Other stories of frogs in mythology from history tell us of how witches used toads to carry out terrible deeds such as killing men and women, horses and cattle.  Apparently in exchange for the witches souls, the frogs would do as the witches wished and bring death and ruin to those villagers in surrounding areas.  

Have A Great Frog Mythology Story you'd like to share with us?

Do you have a great story about this? Share it! It would be fantastic to hear your frog folklore tales!

Today people still believe that handling a toad will cause you to have warts.

In Australia the water-holding frog is used by Aborigines as a source of water. Apparently when squeezed they produce quite a sizeable quantity of so-say pure water from their bladders!

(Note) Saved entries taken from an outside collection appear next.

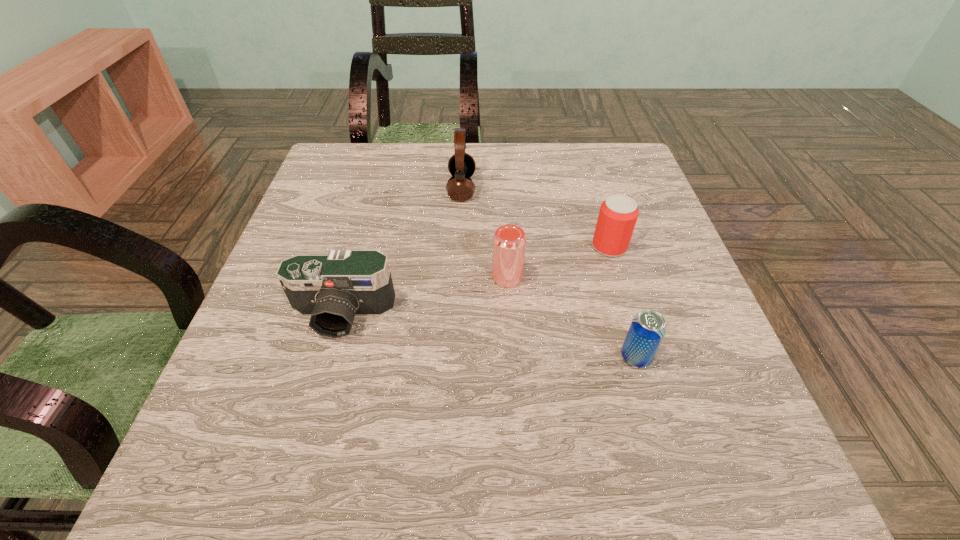
I want to click on empty location between the farthest beer can and the leftmost object, so click(x=476, y=281).

Identify which object is the second nearest to the farthest object. Please provide its 2D coordinates. Your answer should be formatted as a tuple, i.e. [(x, y)], where the tuple contains the x and y coordinates of a point satisfying the conditions above.

[(618, 214)]

Where is `the closest object to the leftmost object`? This screenshot has width=960, height=540. the closest object to the leftmost object is located at coordinates (509, 241).

You are a GUI agent. You are given a task and a screenshot of the screen. Output one action in this format:
    pyautogui.click(x=<x>, y=<y>)
    Task: Click on the beer can object that ranks as the second closest to the farthest beer can
    
    Given the screenshot: What is the action you would take?
    pyautogui.click(x=648, y=328)

Select which beer can is the closest to the nearest object. Please provide its 2D coordinates. Your answer should be formatted as a tuple, i.e. [(x, y)], where the tuple contains the x and y coordinates of a point satisfying the conditions above.

[(509, 241)]

You are a GUI agent. You are given a task and a screenshot of the screen. Output one action in this format:
    pyautogui.click(x=<x>, y=<y>)
    Task: Click on the vacant area that satisfies the following two spatial constraints: 1. on the ear pads of the tallest object; 2. on the front-facing side of the leftmost object
    This screenshot has width=960, height=540.
    Given the screenshot: What is the action you would take?
    pyautogui.click(x=455, y=315)

I want to click on free location that satisfies the following two spatial constraints: 1. on the ear pads of the fourth object from right to left; 2. on the back side of the second farthest object, so click(459, 247).

Find the location of a particular element. This screenshot has width=960, height=540. vacant space that satisfies the following two spatial constraints: 1. on the back side of the nearest beer can; 2. on the right side of the second farthest object is located at coordinates (604, 247).

Identify the location of free space in the image that satisfies the following two spatial constraints: 1. on the ear pads of the tallest object; 2. on the back side of the second nearest beer can. Image resolution: width=960 pixels, height=540 pixels. (457, 277).

This screenshot has width=960, height=540. In order to click on free spot that satisfies the following two spatial constraints: 1. on the back side of the nearest beer can; 2. on the left side of the farthest beer can in this screenshot , I will do point(604,247).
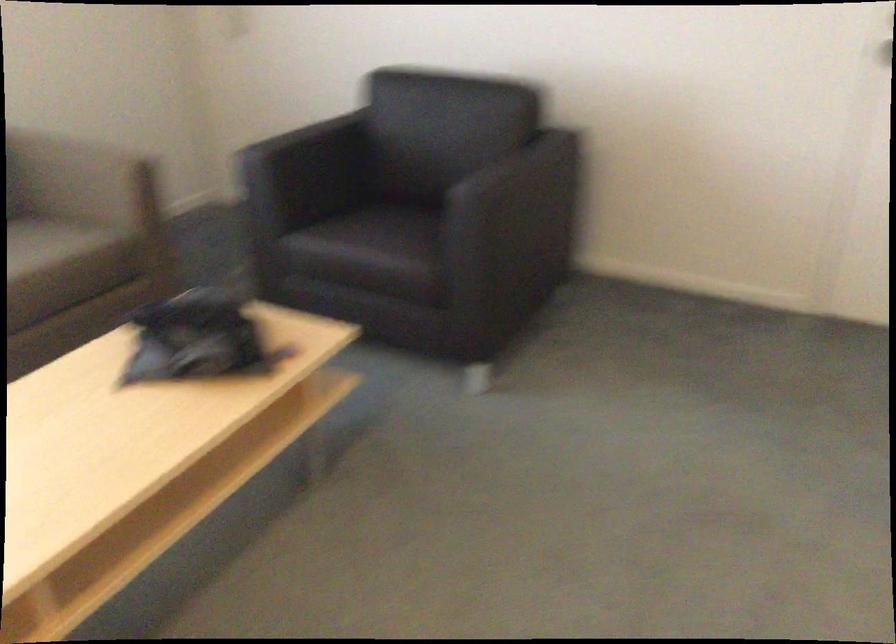
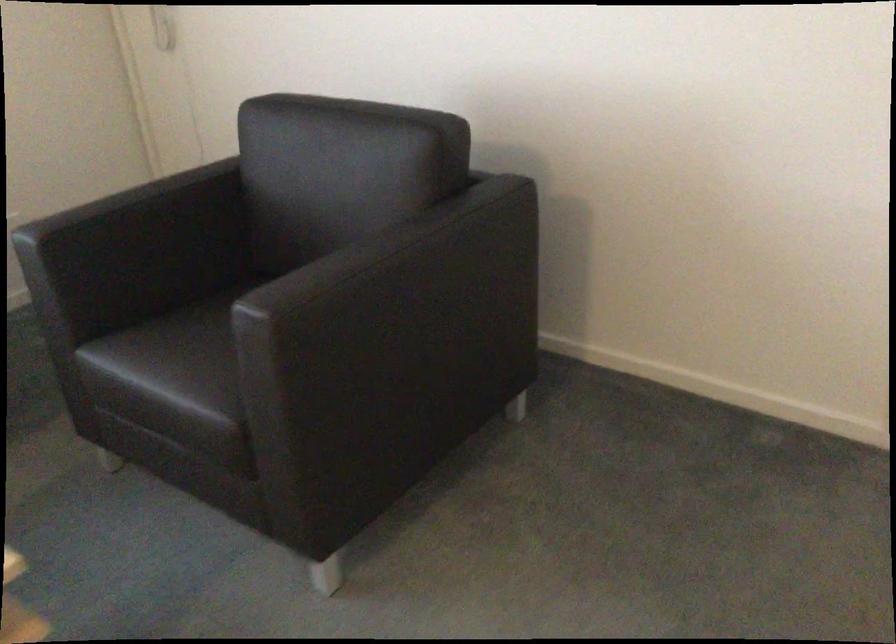
The point at [319,149] is marked in the first image. Where is the corresponding point in the second image?

(147, 225)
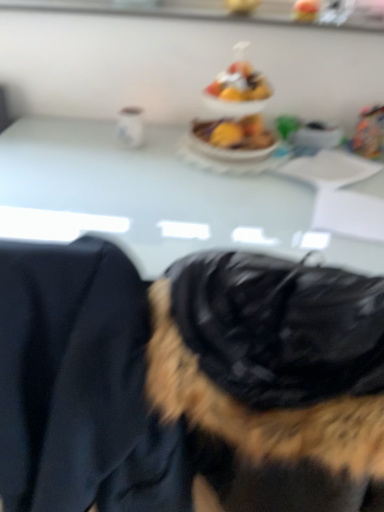
Image resolution: width=384 pixels, height=512 pixels. I want to click on vacant region above white glossy table at center (from a real-world perspective), so click(164, 178).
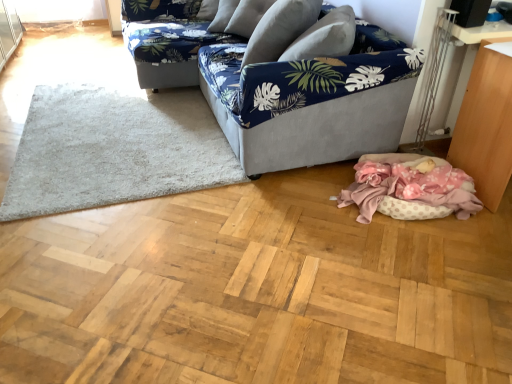
Question: Would you say wooden table at lower right contains blue floral fabric couch at upper center, the 1th studio couch viewed from the back?

Choices:
 (A) no
 (B) yes

Answer: (A)

Question: Could you tell me if wooden table at lower right is facing blue floral fabric couch at upper center, arranged as the second studio couch when viewed from the front?

Choices:
 (A) yes
 (B) no

Answer: (B)

Question: Is wooden table at lower right positioned with its back to blue floral fabric couch at upper center, the 1th studio couch viewed from the back?

Choices:
 (A) no
 (B) yes

Answer: (A)

Question: Is wooden table at lower right positioned before blue floral fabric couch at upper center, arranged as the second studio couch when viewed from the front?

Choices:
 (A) no
 (B) yes

Answer: (B)

Question: Considering the relative sizes of wooden table at lower right and blue floral fabric couch at upper center, the 1th studio couch viewed from the back, in the image provided, is wooden table at lower right shorter than blue floral fabric couch at upper center, the 1th studio couch viewed from the back,?

Choices:
 (A) yes
 (B) no

Answer: (B)

Question: From the image's perspective, relative to navy blue fabric couch at center, which is the 2th studio couch in back-to-front order, is white shaggy rug at lower left above or below?

Choices:
 (A) above
 (B) below

Answer: (B)

Question: Is white shaggy rug at lower left bigger or smaller than navy blue fabric couch at center, which is the 2th studio couch in back-to-front order?

Choices:
 (A) small
 (B) big

Answer: (A)

Question: In the image, is white shaggy rug at lower left positioned in front of or behind navy blue fabric couch at center, marked as the 1th studio couch in a front-to-back arrangement?

Choices:
 (A) behind
 (B) front

Answer: (A)

Question: In terms of height, does white shaggy rug at lower left look taller or shorter compared to navy blue fabric couch at center, which is the 2th studio couch in back-to-front order?

Choices:
 (A) tall
 (B) short

Answer: (B)

Question: Looking at their shapes, would you say navy blue fabric couch at center, marked as the 1th studio couch in a front-to-back arrangement, is wider or thinner than blue fabric pillow at center?

Choices:
 (A) thin
 (B) wide

Answer: (B)

Question: Is navy blue fabric couch at center, which is the 2th studio couch in back-to-front order, in front of or behind blue fabric pillow at center in the image?

Choices:
 (A) behind
 (B) front

Answer: (B)

Question: Looking at the image, does navy blue fabric couch at center, marked as the 1th studio couch in a front-to-back arrangement, seem bigger or smaller compared to blue fabric pillow at center?

Choices:
 (A) small
 (B) big

Answer: (B)

Question: From a real-world perspective, is navy blue fabric couch at center, which is the 2th studio couch in back-to-front order, above or below blue fabric pillow at center?

Choices:
 (A) above
 (B) below

Answer: (B)

Question: Is point (487, 193) closer or farther from the camera than point (147, 46)?

Choices:
 (A) closer
 (B) farther

Answer: (A)

Question: From their relative heights in the image, would you say wooden table at lower right is taller or shorter than blue floral fabric couch at upper center, arranged as the second studio couch when viewed from the front?

Choices:
 (A) short
 (B) tall

Answer: (B)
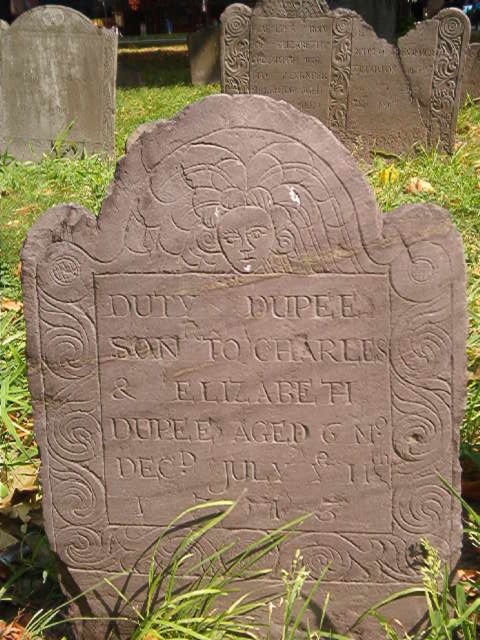
Question: Among these points, which one is farthest from the camera?

Choices:
 (A) (226, 16)
 (B) (230, 324)
 (C) (98, 96)

Answer: (C)

Question: Is black stone inscription at center positioned before dark gray stone gravestone at upper left?

Choices:
 (A) yes
 (B) no

Answer: (A)

Question: Which point is farther from the camera taking this photo?

Choices:
 (A) (468, 24)
 (B) (226, 452)
 (C) (84, 113)

Answer: (C)

Question: Is black stone inscription at center positioned in front of dark gray stone gravestone at upper left?

Choices:
 (A) yes
 (B) no

Answer: (A)

Question: Is black stone inscription at center to the right of dark gray stone gravestone at upper left from the viewer's perspective?

Choices:
 (A) no
 (B) yes

Answer: (B)

Question: Among these objects, which one is farthest from the camera?

Choices:
 (A) black stone inscription at center
 (B) dark gray stone gravestone at upper left

Answer: (B)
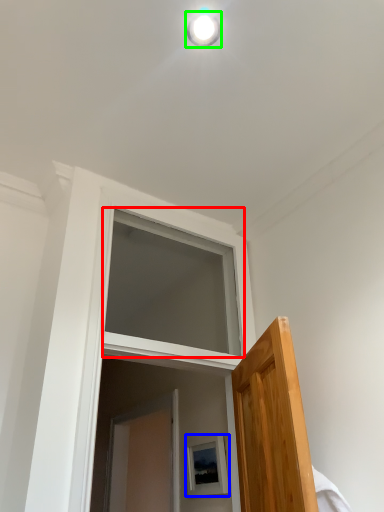
Question: Estimate the real-world distances between objects in this image. Which object is farther from window (highlighted by a red box), picture frame (highlighted by a blue box) or light fixture (highlighted by a green box)?

Choices:
 (A) picture frame
 (B) light fixture

Answer: (B)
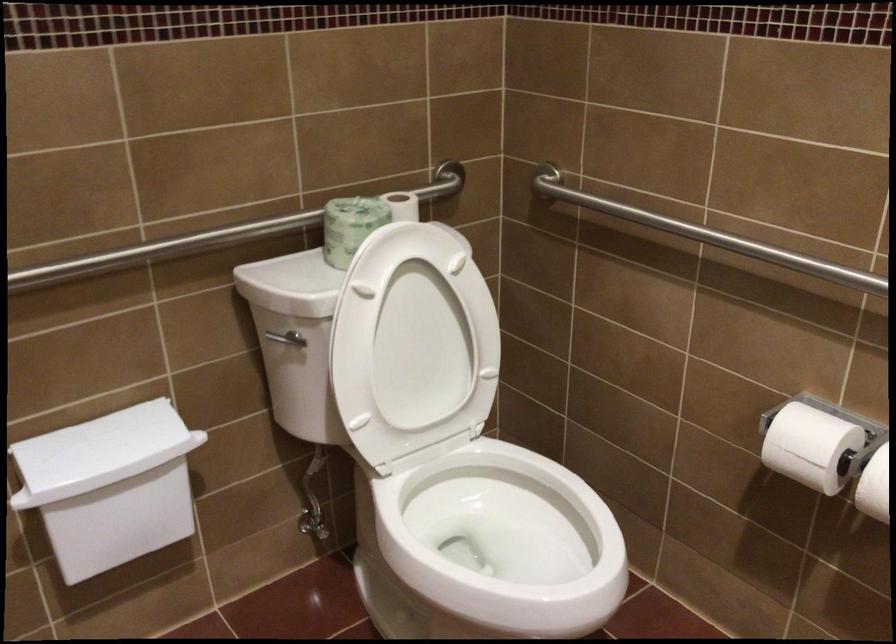
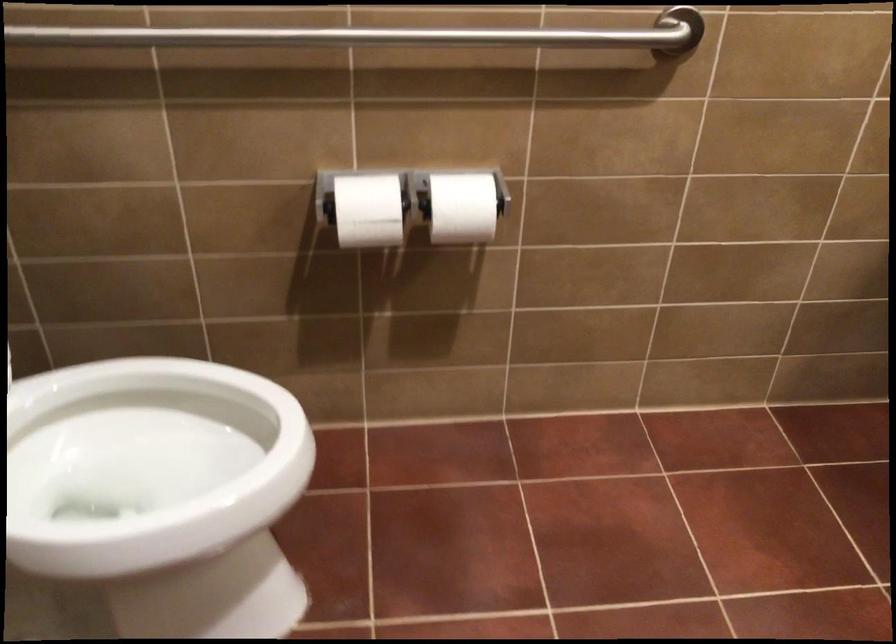
How did the camera likely rotate?

The camera rotated toward right-down.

In the western world however, they tend to find themselves used in the name of science and education - they are often dissected in the classroom/science laboratory and the most common type used is the Rana temporaria and the Rana pipiens. These specimens are not however used in the work of herpetology but instead in the coursework of students comparing anatomy and physiology of for example, the lizard and the rat.

Also today, they are widely accepted as a good food to eat, and are eaten in France as well as in Asia. In the West Indies, you could find yourself eating a Mountain Chicken species.

So these creatures have been with us for many many centuries, and it would be so sad to lose them.